Assignment ▸ Gather all lines in the entries that include the word "bulunduğu".

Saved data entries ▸
--
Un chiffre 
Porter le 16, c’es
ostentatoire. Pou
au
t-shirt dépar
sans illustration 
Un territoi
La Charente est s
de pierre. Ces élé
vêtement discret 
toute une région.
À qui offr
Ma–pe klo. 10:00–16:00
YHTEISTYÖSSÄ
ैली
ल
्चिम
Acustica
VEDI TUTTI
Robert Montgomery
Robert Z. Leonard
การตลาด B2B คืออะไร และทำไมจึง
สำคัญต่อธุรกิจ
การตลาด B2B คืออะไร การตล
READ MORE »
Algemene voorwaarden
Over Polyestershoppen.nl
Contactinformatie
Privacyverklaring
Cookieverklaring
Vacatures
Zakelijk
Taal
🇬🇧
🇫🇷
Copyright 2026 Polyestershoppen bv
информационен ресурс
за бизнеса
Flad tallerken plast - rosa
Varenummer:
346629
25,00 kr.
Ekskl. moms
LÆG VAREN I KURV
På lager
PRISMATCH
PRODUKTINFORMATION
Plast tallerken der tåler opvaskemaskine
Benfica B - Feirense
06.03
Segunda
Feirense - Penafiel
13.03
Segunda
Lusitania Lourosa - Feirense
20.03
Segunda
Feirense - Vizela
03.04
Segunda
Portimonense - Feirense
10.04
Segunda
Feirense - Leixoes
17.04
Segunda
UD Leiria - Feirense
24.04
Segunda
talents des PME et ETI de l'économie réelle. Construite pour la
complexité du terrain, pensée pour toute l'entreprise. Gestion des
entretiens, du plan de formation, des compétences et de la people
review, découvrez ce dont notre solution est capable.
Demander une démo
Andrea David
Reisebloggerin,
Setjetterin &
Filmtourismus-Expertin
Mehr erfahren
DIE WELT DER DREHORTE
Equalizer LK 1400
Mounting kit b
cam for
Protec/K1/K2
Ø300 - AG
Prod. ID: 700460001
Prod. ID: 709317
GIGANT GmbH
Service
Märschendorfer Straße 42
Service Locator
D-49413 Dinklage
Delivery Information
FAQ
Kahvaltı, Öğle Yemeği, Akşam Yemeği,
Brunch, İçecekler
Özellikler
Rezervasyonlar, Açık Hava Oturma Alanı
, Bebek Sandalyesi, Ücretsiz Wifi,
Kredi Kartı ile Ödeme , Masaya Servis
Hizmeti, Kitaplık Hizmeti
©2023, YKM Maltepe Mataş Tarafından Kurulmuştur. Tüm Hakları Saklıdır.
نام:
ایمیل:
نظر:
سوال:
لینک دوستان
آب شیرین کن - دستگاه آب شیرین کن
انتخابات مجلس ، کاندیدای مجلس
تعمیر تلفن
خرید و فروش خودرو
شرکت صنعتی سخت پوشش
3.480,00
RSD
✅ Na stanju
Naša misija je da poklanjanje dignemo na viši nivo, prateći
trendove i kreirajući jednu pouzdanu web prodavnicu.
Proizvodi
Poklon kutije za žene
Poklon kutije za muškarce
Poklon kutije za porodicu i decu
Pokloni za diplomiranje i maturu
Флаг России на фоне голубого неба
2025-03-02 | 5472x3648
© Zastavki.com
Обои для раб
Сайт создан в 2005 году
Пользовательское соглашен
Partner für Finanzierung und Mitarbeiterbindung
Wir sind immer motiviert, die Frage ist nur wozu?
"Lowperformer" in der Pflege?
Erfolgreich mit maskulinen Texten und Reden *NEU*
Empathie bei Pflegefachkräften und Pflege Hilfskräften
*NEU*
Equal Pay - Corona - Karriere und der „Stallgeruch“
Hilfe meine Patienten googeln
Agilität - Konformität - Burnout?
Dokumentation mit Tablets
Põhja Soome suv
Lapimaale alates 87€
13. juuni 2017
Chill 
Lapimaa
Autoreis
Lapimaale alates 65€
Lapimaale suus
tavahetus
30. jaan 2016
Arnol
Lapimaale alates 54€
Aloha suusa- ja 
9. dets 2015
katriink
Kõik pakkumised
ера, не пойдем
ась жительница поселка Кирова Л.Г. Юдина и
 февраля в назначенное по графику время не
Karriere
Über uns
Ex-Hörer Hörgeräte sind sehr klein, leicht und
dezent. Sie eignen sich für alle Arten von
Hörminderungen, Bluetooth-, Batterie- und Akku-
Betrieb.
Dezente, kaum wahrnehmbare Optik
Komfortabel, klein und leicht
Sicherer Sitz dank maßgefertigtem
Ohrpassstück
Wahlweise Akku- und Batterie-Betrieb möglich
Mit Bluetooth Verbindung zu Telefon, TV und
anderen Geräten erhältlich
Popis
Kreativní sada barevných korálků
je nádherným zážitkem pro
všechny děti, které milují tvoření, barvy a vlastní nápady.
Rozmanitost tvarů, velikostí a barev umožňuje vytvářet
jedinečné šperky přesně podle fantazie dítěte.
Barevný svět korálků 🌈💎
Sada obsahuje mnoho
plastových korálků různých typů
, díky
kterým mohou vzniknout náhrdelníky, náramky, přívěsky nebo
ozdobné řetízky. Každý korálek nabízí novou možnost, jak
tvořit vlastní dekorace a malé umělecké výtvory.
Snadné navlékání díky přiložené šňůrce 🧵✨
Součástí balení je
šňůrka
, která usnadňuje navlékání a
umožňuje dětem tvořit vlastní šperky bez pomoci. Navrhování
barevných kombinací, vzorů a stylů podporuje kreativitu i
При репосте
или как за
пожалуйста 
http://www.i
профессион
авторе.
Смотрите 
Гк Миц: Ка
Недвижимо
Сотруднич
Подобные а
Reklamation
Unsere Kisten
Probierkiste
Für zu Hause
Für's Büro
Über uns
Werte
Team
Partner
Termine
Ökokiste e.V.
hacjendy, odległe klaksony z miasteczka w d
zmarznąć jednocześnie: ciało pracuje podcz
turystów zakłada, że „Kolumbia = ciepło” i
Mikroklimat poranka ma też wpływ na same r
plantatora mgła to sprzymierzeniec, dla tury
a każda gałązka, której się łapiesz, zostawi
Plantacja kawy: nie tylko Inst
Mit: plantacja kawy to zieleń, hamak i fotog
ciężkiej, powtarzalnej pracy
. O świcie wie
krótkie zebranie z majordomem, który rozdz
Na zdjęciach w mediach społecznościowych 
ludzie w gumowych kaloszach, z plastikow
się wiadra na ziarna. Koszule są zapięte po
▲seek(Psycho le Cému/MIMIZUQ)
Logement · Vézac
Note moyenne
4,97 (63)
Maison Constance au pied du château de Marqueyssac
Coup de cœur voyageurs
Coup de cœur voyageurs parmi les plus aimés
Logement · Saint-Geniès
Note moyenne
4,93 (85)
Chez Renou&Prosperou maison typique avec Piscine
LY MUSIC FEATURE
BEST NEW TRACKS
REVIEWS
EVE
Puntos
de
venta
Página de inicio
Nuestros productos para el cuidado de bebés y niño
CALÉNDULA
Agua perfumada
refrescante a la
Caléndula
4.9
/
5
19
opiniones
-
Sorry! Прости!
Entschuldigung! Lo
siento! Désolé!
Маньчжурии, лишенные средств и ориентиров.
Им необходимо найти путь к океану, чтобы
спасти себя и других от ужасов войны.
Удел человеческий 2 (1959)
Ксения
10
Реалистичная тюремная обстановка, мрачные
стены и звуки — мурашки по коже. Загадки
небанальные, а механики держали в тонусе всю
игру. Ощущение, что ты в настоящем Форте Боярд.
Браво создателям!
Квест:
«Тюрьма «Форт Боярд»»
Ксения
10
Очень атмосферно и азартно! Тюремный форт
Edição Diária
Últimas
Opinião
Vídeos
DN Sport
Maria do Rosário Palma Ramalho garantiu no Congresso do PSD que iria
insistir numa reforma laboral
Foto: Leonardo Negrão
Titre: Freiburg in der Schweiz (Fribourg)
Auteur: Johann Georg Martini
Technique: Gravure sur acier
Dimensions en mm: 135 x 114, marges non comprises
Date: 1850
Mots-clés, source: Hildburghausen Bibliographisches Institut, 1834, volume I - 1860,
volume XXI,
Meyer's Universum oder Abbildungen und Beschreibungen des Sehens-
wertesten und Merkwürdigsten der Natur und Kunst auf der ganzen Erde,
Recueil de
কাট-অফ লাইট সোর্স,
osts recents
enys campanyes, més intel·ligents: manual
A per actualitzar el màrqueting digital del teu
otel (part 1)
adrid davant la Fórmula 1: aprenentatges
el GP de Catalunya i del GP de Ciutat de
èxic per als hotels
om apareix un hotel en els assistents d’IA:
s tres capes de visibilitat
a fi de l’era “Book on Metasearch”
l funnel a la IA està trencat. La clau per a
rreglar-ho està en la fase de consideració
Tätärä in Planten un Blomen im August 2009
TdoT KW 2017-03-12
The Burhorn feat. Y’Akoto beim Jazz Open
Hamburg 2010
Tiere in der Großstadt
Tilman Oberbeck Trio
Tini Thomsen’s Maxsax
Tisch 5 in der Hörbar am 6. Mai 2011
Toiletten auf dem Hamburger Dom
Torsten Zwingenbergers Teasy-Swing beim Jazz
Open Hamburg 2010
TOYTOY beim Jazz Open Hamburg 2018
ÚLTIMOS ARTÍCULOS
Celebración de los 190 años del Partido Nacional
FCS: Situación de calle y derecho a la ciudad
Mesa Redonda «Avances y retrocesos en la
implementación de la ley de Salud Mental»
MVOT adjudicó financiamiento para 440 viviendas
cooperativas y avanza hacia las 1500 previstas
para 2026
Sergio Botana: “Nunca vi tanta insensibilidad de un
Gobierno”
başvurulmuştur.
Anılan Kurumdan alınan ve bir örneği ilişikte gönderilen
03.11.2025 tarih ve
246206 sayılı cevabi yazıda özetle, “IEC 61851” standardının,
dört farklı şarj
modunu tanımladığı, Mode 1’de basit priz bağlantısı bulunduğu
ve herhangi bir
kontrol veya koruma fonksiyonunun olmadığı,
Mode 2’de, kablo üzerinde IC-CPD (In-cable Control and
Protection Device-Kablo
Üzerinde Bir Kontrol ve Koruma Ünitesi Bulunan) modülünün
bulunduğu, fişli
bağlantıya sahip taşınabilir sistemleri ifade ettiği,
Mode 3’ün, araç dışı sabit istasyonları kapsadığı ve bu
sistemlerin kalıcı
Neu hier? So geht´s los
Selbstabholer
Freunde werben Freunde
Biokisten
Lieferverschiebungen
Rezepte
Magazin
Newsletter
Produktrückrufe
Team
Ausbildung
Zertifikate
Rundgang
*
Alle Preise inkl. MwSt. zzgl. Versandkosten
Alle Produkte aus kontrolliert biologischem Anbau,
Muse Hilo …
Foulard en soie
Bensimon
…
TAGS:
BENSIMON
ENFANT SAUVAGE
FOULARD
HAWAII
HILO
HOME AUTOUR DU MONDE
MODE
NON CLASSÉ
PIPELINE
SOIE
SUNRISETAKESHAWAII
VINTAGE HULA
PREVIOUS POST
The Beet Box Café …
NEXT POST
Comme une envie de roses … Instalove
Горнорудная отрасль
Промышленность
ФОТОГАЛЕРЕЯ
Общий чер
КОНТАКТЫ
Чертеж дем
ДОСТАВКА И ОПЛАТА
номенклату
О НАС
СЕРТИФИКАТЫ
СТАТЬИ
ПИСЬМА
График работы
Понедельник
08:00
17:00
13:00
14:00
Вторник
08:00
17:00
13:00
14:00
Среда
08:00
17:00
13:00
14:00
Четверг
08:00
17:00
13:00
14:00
--
Reply ▸
modunu tanımladığı, Mode 1’de basit priz bağlantısı bulunduğu
bulunduğu, fişli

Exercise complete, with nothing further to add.